Autrefois considéré comme éteint, l’Euchloe ausonides insulanus a récemment été redécouvert sur l’île San Juan dans l’État de Washington. La perte d’habitat est tenue pour responsable de son déclin radical, et le papillon est actuellement classé comme étant en danger d’extinction.
Parallèlement, l’augmentation notable des populations d’insectes d’eau douce pourrait être due à la législation sur l’eau propre mise en œuvre en Europe et en Amérique du Nord.

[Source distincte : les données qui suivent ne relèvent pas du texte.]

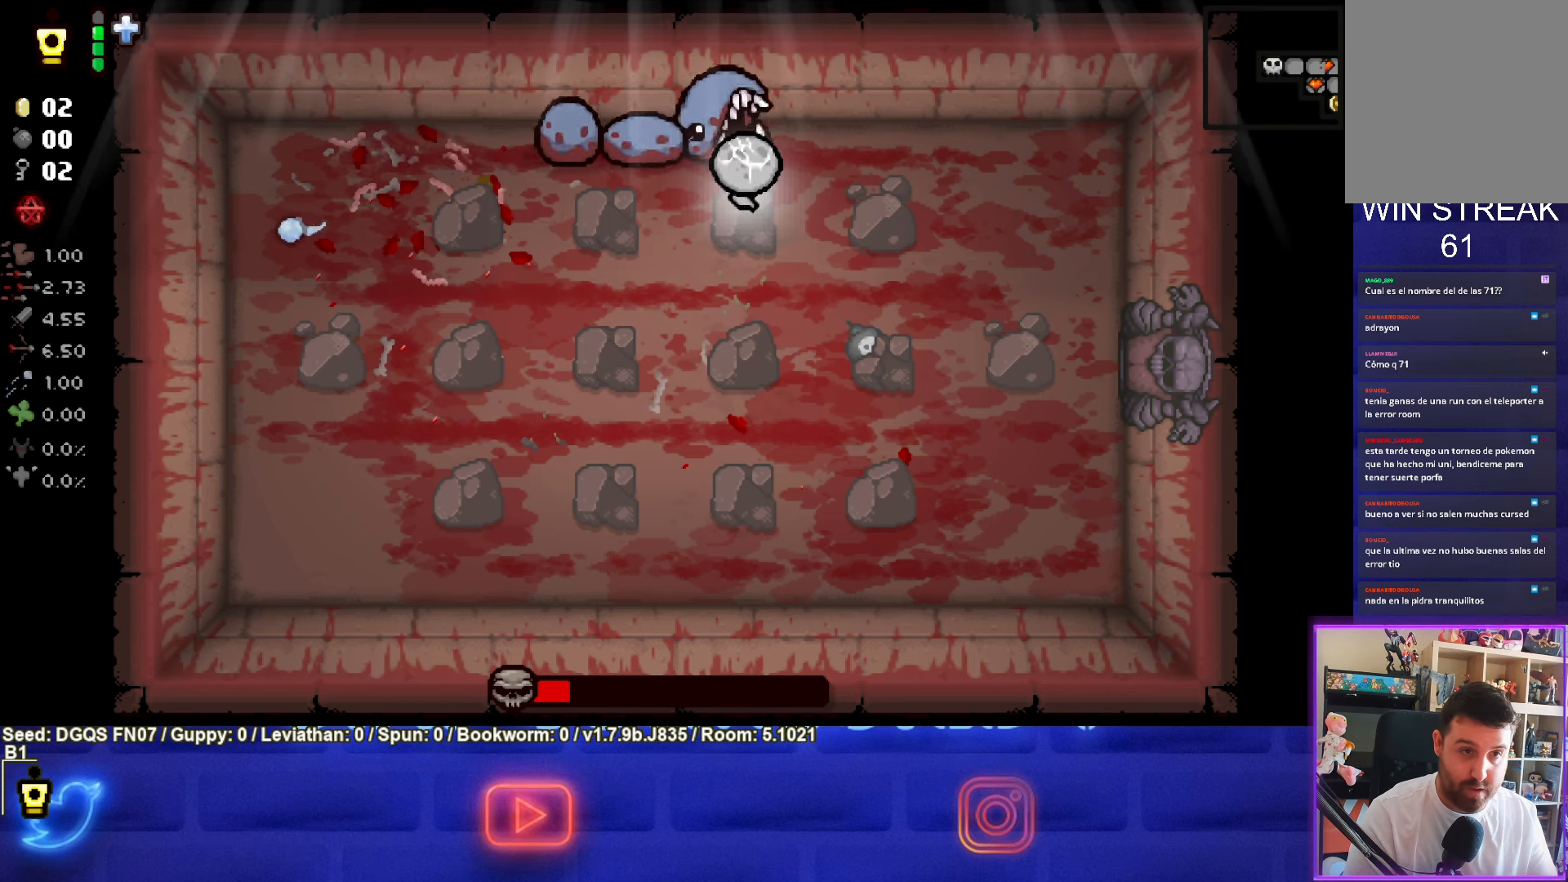
{"buttons": ["TRIANGLE"], "left_stick": "center", "events": []}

Le soutien aux insectes gagne en intérêt
En 2019, l’Allemagne a promis de consacrer environ 100 millions d’euros à la conservation, à la surveillance et à la recherche sur les insectes. Le Costa Rica a approuvé que des groupes étrangers investissent 85 millions d’euros pour cataloguer et séquencer l’ADN de « chaque créature multicellulaire du pays sur une décennie », « ce qui sera particulièrement important pour les innombrables insectes tropicaux inconnus », a écrit David Wagner dans le document d’introduction du rapport.
Les scientifiques citoyens élargissent également la base d’informations. iNaturalist, une application où les utilisateurs peuvent soumettre des photos d’insectes pour identification et classification, connaît une popularité croissante.
M. Wagner et M. Forister suggèrent que les particuliers peuvent aider les insectes dans leur propre cour, leur quartier et leur communauté. Le facteur prometteur est que les insectes se reproduisent rapidement, donc si vous restaurez leur habitat, ils se rétabliront rapidement.
Peu de gens apprécient à quel point ces minuscules instruments de la nature sont incroyables avant de les voir en action. En plus d’être nécessaires à la survie de l’homme, ils sont également beaux, intelligents, fascinants, mystérieux et tout simplement inestimables.